Records excerpted from a collection
──────
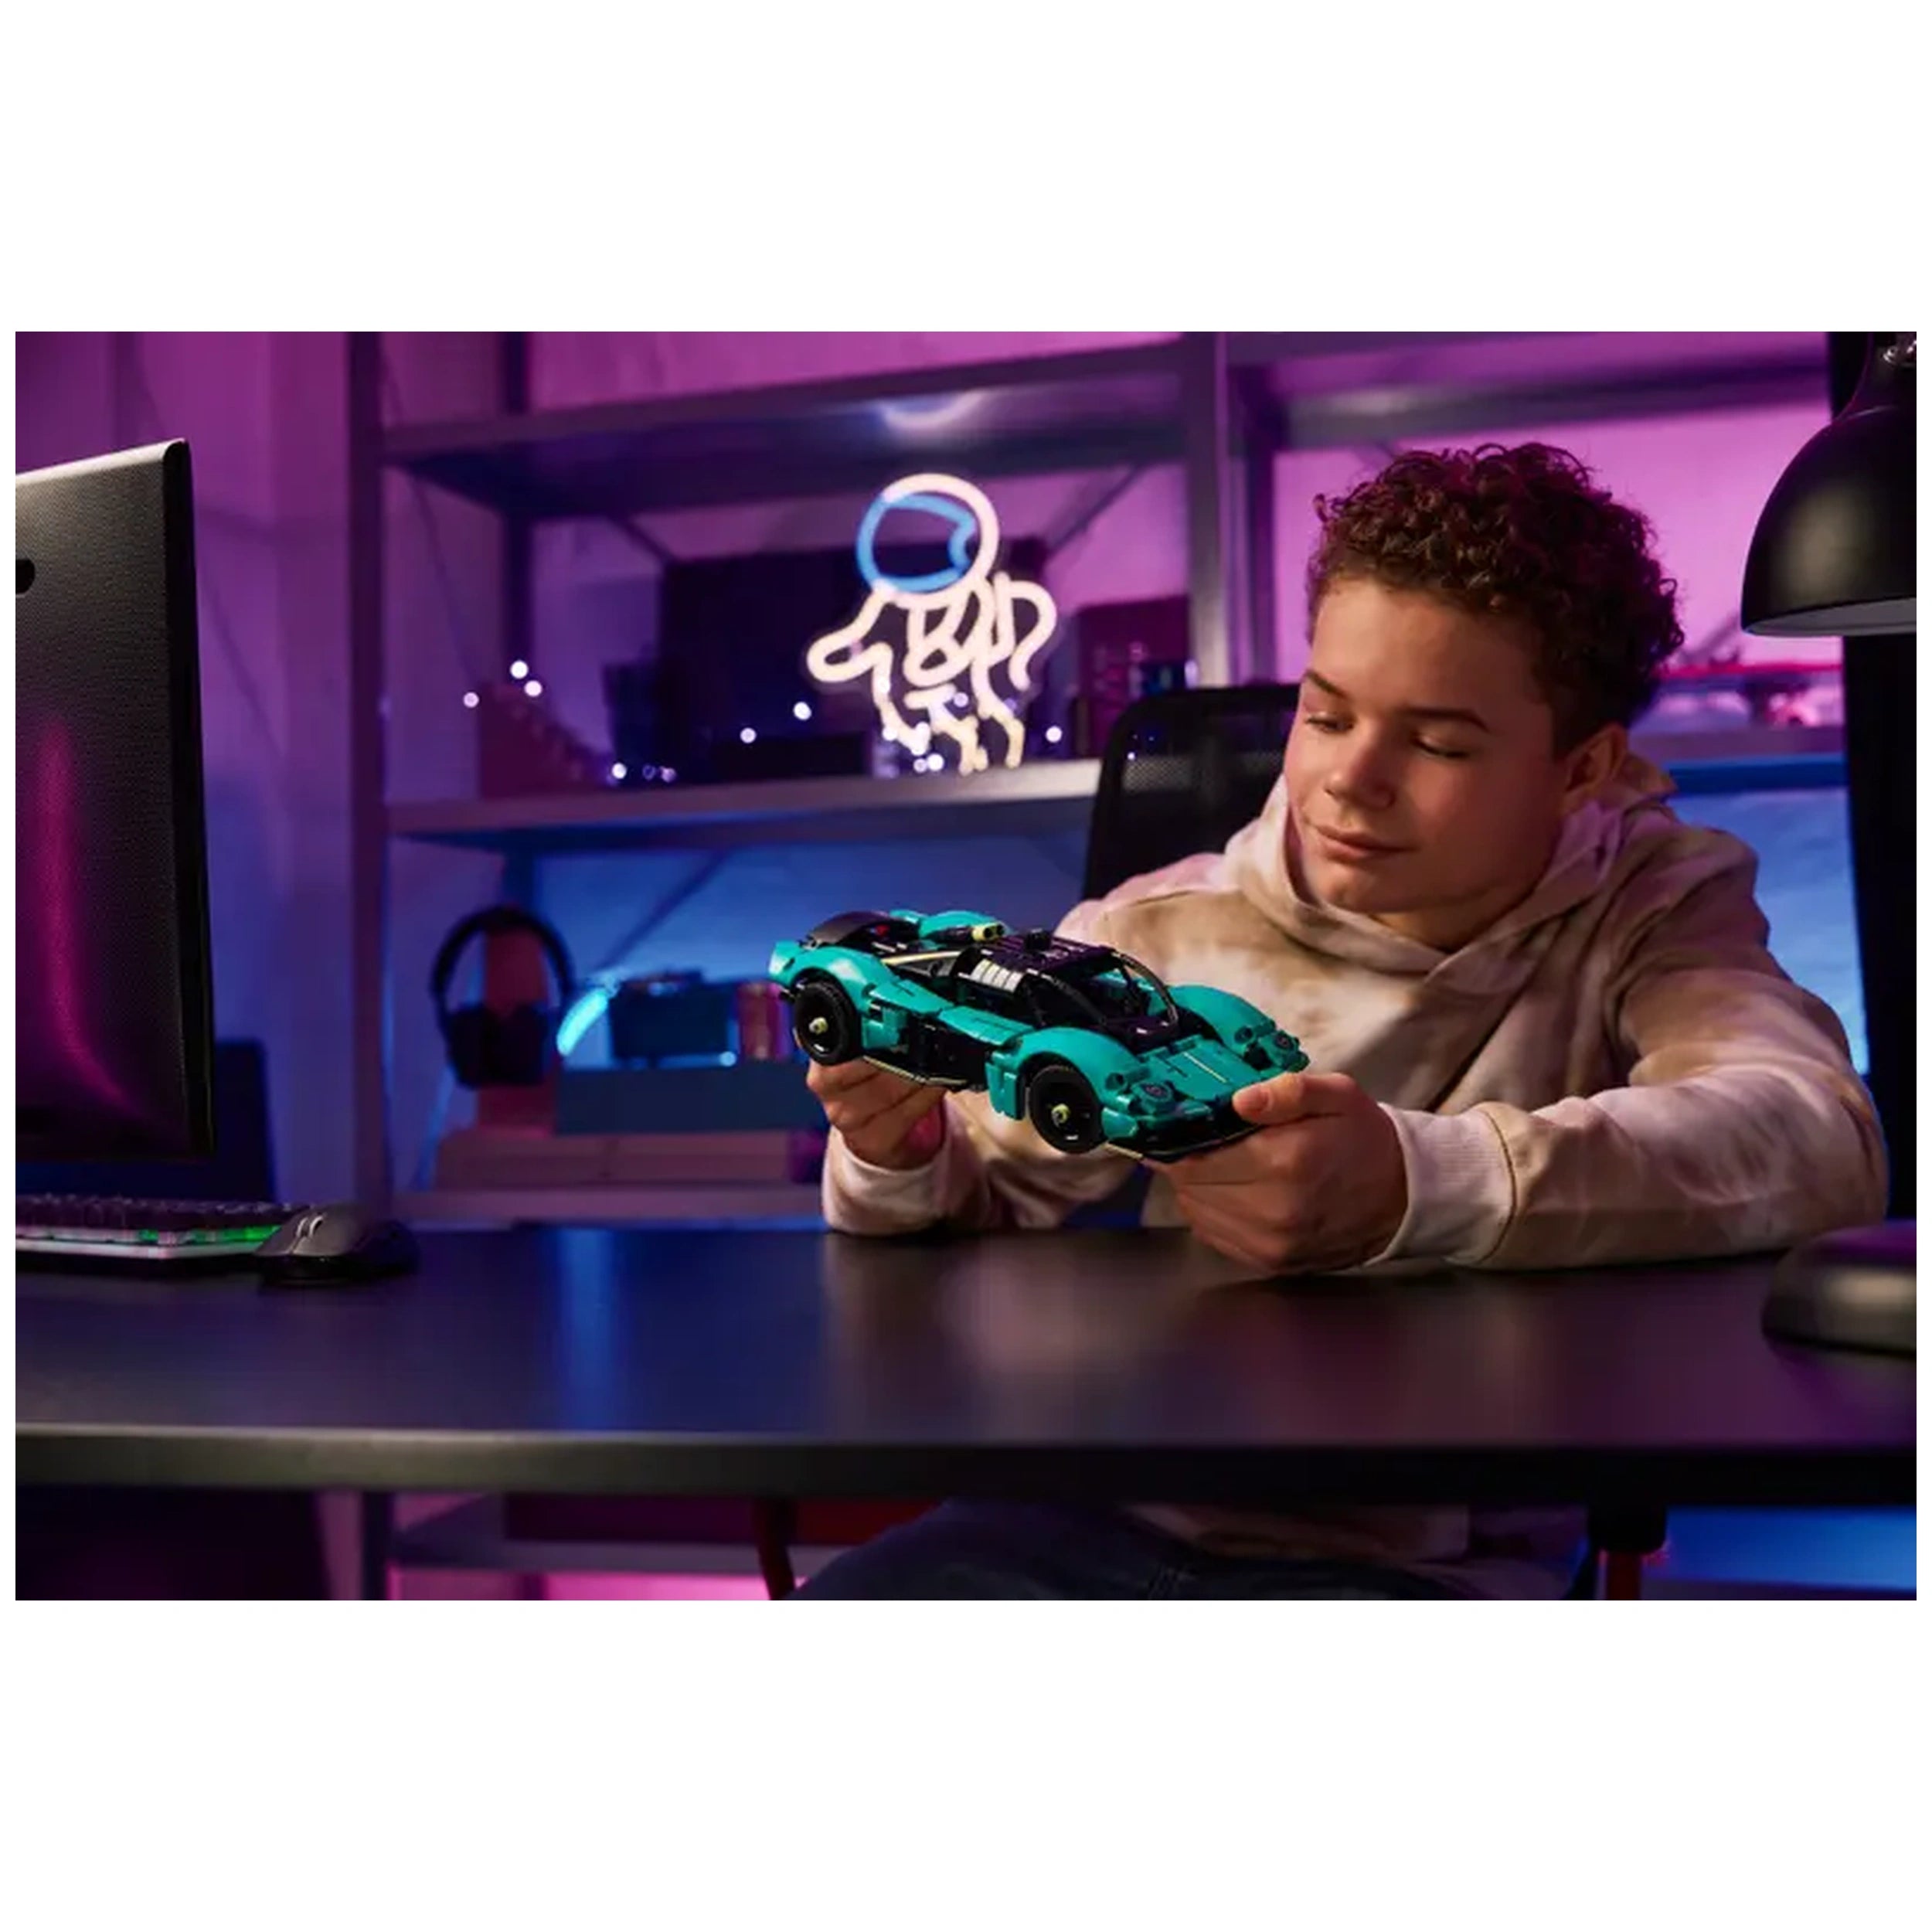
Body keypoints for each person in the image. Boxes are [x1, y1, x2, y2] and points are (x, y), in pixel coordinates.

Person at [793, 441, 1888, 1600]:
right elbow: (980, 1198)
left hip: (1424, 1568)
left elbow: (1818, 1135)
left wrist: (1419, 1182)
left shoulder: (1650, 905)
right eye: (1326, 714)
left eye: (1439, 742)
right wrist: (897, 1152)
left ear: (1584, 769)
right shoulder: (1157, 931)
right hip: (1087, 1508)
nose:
──────
Only one span is to be repeated: the line with "right eye: (1326, 714)" through the final line of the entries above, word for word.

*EXERCISE ANSWER*.
right eye: (1326, 714)
left eye: (1439, 742)
right wrist: (897, 1152)
left ear: (1584, 769)
right shoulder: (1157, 931)
right hip: (1087, 1508)
nose:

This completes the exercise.